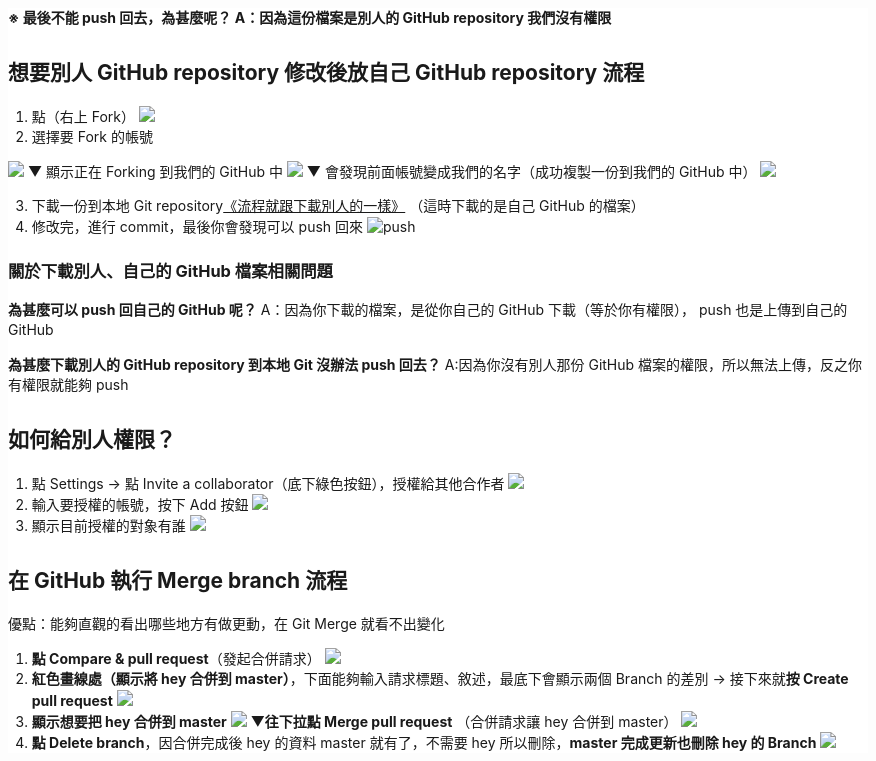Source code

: **※ 最後不能 push 回去，為甚麼呢？
A：因為這份檔案是別人的 GitHub repository 我們沒有權限**

## 想要別人 GitHub repository 修改後放自己 GitHub repository 流程

1. 點（右上 Fork）
   ![](https://i.imgur.com/qAASdxJ.png)
2. 選擇要 Fork 的帳號

![](https://i.imgur.com/r8d2wr9.png)
▼ 顯示正在 Forking 到我們的 GitHub 中
![](https://i.imgur.com/yqmLuDL.png)
▼ 會發現前面帳號變成我們的名字（成功複製一份到我們的 GitHub 中）
![](https://i.imgur.com/XyvqMkr.png)

3. 下載一份到本地 Git repository[《流程就跟下載別人的一樣》](https://hackmd.io/oxqoRnOLTjKlMGp-LpM2fw?view#%E4%B8%8B%E8%BC%89%E5%88%A5%E4%BA%BA%E7%9A%84-GitHub-repository-%E5%88%B0%E6%9C%AC%E5%9C%B0-Git-%E6%B5%81%E7%A8%8B)
   （這時下載的是自己 GitHub 的檔案）
4. 修改完，進行 commit，最後你會發現可以 push 回來
   ![push](https://i.imgur.com/29r1zne.png)

### 關於下載別人、自己的 GitHub 檔案相關問題

**為甚麼可以 push 回自己的 GitHub 呢？**
A：因為你下載的檔案，是從你自己的 GitHub 下載（等於你有權限）， push 也是上傳到自己的 GitHub

**為甚麼下載別人的 GitHub repository 到本地 Git 沒辦法 push 回去？**
A:因為你沒有別人那份 GitHub 檔案的權限，所以無法上傳，反之你有權限就能夠 push

## 如何給別人權限？

1. 點 Settings → 點 Invite a collaborator（底下綠色按鈕），授權給其他合作者
   ![](https://i.imgur.com/MkPrVDr.png)
2. 輸入要授權的帳號，按下 Add 按鈕
   ![](https://i.imgur.com/M2xLHJm.png)
3. 顯示目前授權的對象有誰
   ![](https://i.imgur.com/jQCEOeW.png)

## 在 GitHub 執行 Merge branch 流程

優點：能夠直觀的看出哪些地方有做更動，在 Git Merge 就看不出變化

1. **點 Compare & pull request**（發起合併請求）
   ![](https://i.imgur.com/Wcdc2f1.png)
2. **紅色畫線處（顯示將 hey 合併到 master）**，下面能夠輸入請求標題、敘述，最底下會顯示兩個 Branch 的差別 → 接下來就**按 Create pull request**
   ![](https://i.imgur.com/4Kr0qDN.png)
3. **顯示想要把 hey 合併到 master**
   ![](https://i.imgur.com/GIPZfX2.png)
   ▼**往下拉點 Merge pull request** （合併請求讓 hey 合併到 master）
   ![](https://i.imgur.com/Rh9B4L0.png)
4. **點 Delete branch**，因合併完成後 hey 的資料 master 就有了，不需要 hey 所以刪除，**master 完成更新也刪除 hey 的 Branch**
   ![](https://i.imgur.com/g3H32jg.png)
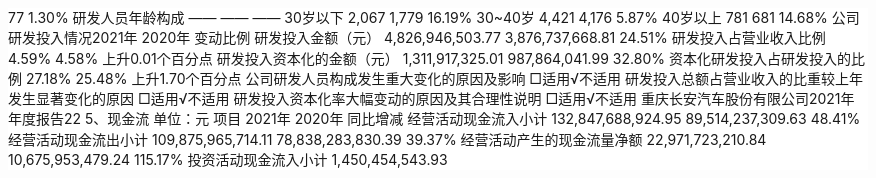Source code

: 77
1.30%
研发人员年龄构成
——
——
——
30岁以下
2,067
1,779
16.19%
30~40岁
4,421
4,176
5.87%
40岁以上
781
681
14.68%
公司研发投入情况2021年
2020年
变动比例
研发投入金额（元）
4,826,946,503.77
3,876,737,668.81
24.51%
研发投入占营业收入比例
4.59%
4.58%
上升0.01个百分点
研发投入资本化的金额（元）
1,311,917,325.01
987,864,041.99
32.80%
资本化研发投入占研发投入的比例
27.18%
25.48%
上升1.70个百分点
公司研发人员构成发生重大变化的原因及影响
□适用√不适用
研发投入总额占营业收入的比重较上年发生显著变化的原因
□适用√不适用
研发投入资本化率大幅变动的原因及其合理性说明
□适用√不适用
重庆长安汽车股份有限公司2021年年度报告22
5、现金流
单位：元
项目
2021年
2020年
同比增减
经营活动现金流入小计
132,847,688,924.95
89,514,237,309.63
48.41%
经营活动现金流出小计
109,875,965,714.11
78,838,283,830.39
39.37%
经营活动产生的现金流量净额
22,971,723,210.84
10,675,953,479.24
115.17%
投资活动现金流入小计
1,450,454,543.93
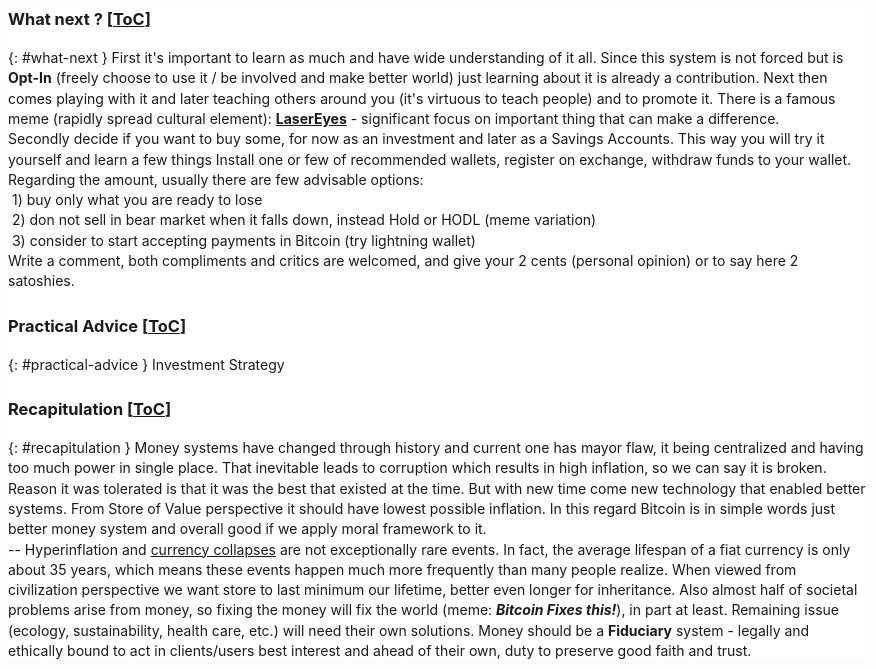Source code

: ### What next ? [[ToC](#toc)]
{: #what-next }
First it's important to learn as much and have wide understanding of it all. Since this system is not forced but is **Opt-In** (freely choose to use it / be involved and make better world) just learning about it is already a contribution. Next then comes playing with it and later teaching others around you (it's virtuous to teach people) and to promote it. There is a famous meme (rapidly spread cultural element): **[LaserEyes](https://www.wealthsimple.com/en-ca/magazine/laser-eyes-crypto)** - significant focus on important thing that can make a difference.<br>
Secondly decide if you want to buy some, for now as an investment and later as a Savings Accounts. This way you will try it yourself and learn a few things Install one or few of recommended wallets, register on exchange, withdraw funds to your wallet.<br>
Regarding the amount, usually there are few advisable options:<br>
&nbsp;1) buy only what you are ready to lose<br>
&nbsp;2) don not sell in bear market when it falls down, instead Hold or HODL (meme variation)<br>
&nbsp;3) consider to start accepting payments in Bitcoin (try lightning wallet)<br>
Write a comment, both compliments and critics are welcomed, and give your 2 cents (personal opinion) or to say here 2 satoshies.<br>

### Practical Advice [[ToC](#toc)]
{: #practical-advice }
Investment Strategy

### Recapitulation [[ToC](#toc)]
{: #recapitulation }
Money systems have changed through history and current one has mayor flaw, it being centralized and having too much power in single place. That inevitable leads to corruption which results in high inflation, so we can say it is broken. Reason it was tolerated is that it was the best that existed at the time. But with new time come new technology that enabled better systems. From Store of Value perspective it should have lowest possible inflation. In this regard Bitcoin is in simple words just better money system and overall good if we apply moral framework to it.<br>
-- Hyperinflation and [currency collapses](https://ginifoundation.org/kb/fiat-currency-graveyard-a-history-of-monetary-folly/) are not exceptionally rare events. In fact, the average lifespan of a fiat currency is only about 35 years, which means these events happen much more frequently than many people realize. When viewed from civilization perspective we want store to last minimum our lifetime, better even longer for inheritance. Also almost half of societal problems arise from money, so fixing the money will fix the world (meme: ***Bitcoin Fixes this!***), in part at least. Remaining issue (ecology, sustainability, health care, etc.) will need their own solutions. Money should be a **Fiduciary** system - legally and ethically bound to act in clients/users best interest and ahead of their own, duty to preserve good faith and trust.<br>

**The task:**
Reproduce every entry exactly; images stay out.

**Answer:**
Source code

: **※ 最後不能 push 回去，為甚麼呢？
A：因為這份檔案是別人的 GitHub repository 我們沒有權限**

## 想要別人 GitHub repository 修改後放自己 GitHub repository 流程

1. 點（右上 Fork）
   ![](https://i.imgur.com/qAASdxJ.png)
2. 選擇要 Fork 的帳號

![](https://i.imgur.com/r8d2wr9.png)
▼ 顯示正在 Forking 到我們的 GitHub 中
![](https://i.imgur.com/yqmLuDL.png)
▼ 會發現前面帳號變成我們的名字（成功複製一份到我們的 GitHub 中）
![](https://i.imgur.com/XyvqMkr.png)

3. 下載一份到本地 Git repository[《流程就跟下載別人的一樣》](https://hackmd.io/oxqoRnOLTjKlMGp-LpM2fw?view#%E4%B8%8B%E8%BC%89%E5%88%A5%E4%BA%BA%E7%9A%84-GitHub-repository-%E5%88%B0%E6%9C%AC%E5%9C%B0-Git-%E6%B5%81%E7%A8%8B)
   （這時下載的是自己 GitHub 的檔案）
4. 修改完，進行 commit，最後你會發現可以 push 回來
   ![push](https://i.imgur.com/29r1zne.png)

### 關於下載別人、自己的 GitHub 檔案相關問題

**為甚麼可以 push 回自己的 GitHub 呢？**
A：因為你下載的檔案，是從你自己的 GitHub 下載（等於你有權限）， push 也是上傳到自己的 GitHub

**為甚麼下載別人的 GitHub repository 到本地 Git 沒辦法 push 回去？**
A:因為你沒有別人那份 GitHub 檔案的權限，所以無法上傳，反之你有權限就能夠 push

## 如何給別人權限？

1. 點 Settings → 點 Invite a collaborator（底下綠色按鈕），授權給其他合作者
   ![](https://i.imgur.com/MkPrVDr.png)
2. 輸入要授權的帳號，按下 Add 按鈕
   ![](https://i.imgur.com/M2xLHJm.png)
3. 顯示目前授權的對象有誰
   ![](https://i.imgur.com/jQCEOeW.png)

## 在 GitHub 執行 Merge branch 流程

優點：能夠直觀的看出哪些地方有做更動，在 Git Merge 就看不出變化

1. **點 Compare & pull request**（發起合併請求）
   ![](https://i.imgur.com/Wcdc2f1.png)
2. **紅色畫線處（顯示將 hey 合併到 master）**，下面能夠輸入請求標題、敘述，最底下會顯示兩個 Branch 的差別 → 接下來就**按 Create pull request**
   ![](https://i.imgur.com/4Kr0qDN.png)
3. **顯示想要把 hey 合併到 master**
   ![](https://i.imgur.com/GIPZfX2.png)
   ▼**往下拉點 Merge pull request** （合併請求讓 hey 合併到 master）
   ![](https://i.imgur.com/Rh9B4L0.png)
4. **點 Delete branch**，因合併完成後 hey 的資料 master 就有了，不需要 hey 所以刪除，**master 完成更新也刪除 hey 的 Branch**
   ![](https://i.imgur.com/g3H32jg.png)
Source code

: 77
1.30%
研发人员年龄构成
——
——
——
30岁以下
2,067
1,779
16.19%
30~40岁
4,421
4,176
5.87%
40岁以上
781
681
14.68%
公司研发投入情况2021年
2020年
变动比例
研发投入金额（元）
4,826,946,503.77
3,876,737,668.81
24.51%
研发投入占营业收入比例
4.59%
4.58%
上升0.01个百分点
研发投入资本化的金额（元）
1,311,917,325.01
987,864,041.99
32.80%
资本化研发投入占研发投入的比例
27.18%
25.48%
上升1.70个百分点
公司研发人员构成发生重大变化的原因及影响
□适用√不适用
研发投入总额占营业收入的比重较上年发生显著变化的原因
□适用√不适用
研发投入资本化率大幅变动的原因及其合理性说明
□适用√不适用
重庆长安汽车股份有限公司2021年年度报告22
5、现金流
单位：元
项目
2021年
2020年
同比增减
经营活动现金流入小计
132,847,688,924.95
89,514,237,309.63
48.41%
经营活动现金流出小计
109,875,965,714.11
78,838,283,830.39
39.37%
经营活动产生的现金流量净额
22,971,723,210.84
10,675,953,479.24
115.17%
投资活动现金流入小计
1,450,454,543.93
Source code

: ### What next ? [[ToC](#toc)]
{: #what-next }
First it's important to learn as much and have wide understanding of it all. Since this system is not forced but is **Opt-In** (freely choose to use it / be involved and make better world) just learning about it is already a contribution. Next then comes playing with it and later teaching others around you (it's virtuous to teach people) and to promote it. There is a famous meme (rapidly spread cultural element): **[LaserEyes](https://www.wealthsimple.com/en-ca/magazine/laser-eyes-crypto)** - significant focus on important thing that can make a difference.<br>
Secondly decide if you want to buy some, for now as an investment and later as a Savings Accounts. This way you will try it yourself and learn a few things Install one or few of recommended wallets, register on exchange, withdraw funds to your wallet.<br>
Regarding the amount, usually there are few advisable options:<br>
&nbsp;1) buy only what you are ready to lose<br>
&nbsp;2) don not sell in bear market when it falls down, instead Hold or HODL (meme variation)<br>
&nbsp;3) consider to start accepting payments in Bitcoin (try lightning wallet)<br>
Write a comment, both compliments and critics are welcomed, and give your 2 cents (personal opinion) or to say here 2 satoshies.<br>

### Practical Advice [[ToC](#toc)]
{: #practical-advice }
Investment Strategy

### Recapitulation [[ToC](#toc)]
{: #recapitulation }
Money systems have changed through history and current one has mayor flaw, it being centralized and having too much power in single place. That inevitable leads to corruption which results in high inflation, so we can say it is broken. Reason it was tolerated is that it was the best that existed at the time. But with new time come new technology that enabled better systems. From Store of Value perspective it should have lowest possible inflation. In this regard Bitcoin is in simple words just better money system and overall good if we apply moral framework to it.<br>
-- Hyperinflation and [currency collapses](https://ginifoundation.org/kb/fiat-currency-graveyard-a-history-of-monetary-folly/) are not exceptionally rare events. In fact, the average lifespan of a fiat currency is only about 35 years, which means these events happen much more frequently than many people realize. When viewed from civilization perspective we want store to last minimum our lifetime, better even longer for inheritance. Also almost half of societal problems arise from money, so fixing the money will fix the world (meme: ***Bitcoin Fixes this!***), in part at least. Remaining issue (ecology, sustainability, health care, etc.) will need their own solutions. Money should be a **Fiduciary** system - legally and ethically bound to act in clients/users best interest and ahead of their own, duty to preserve good faith and trust.<br>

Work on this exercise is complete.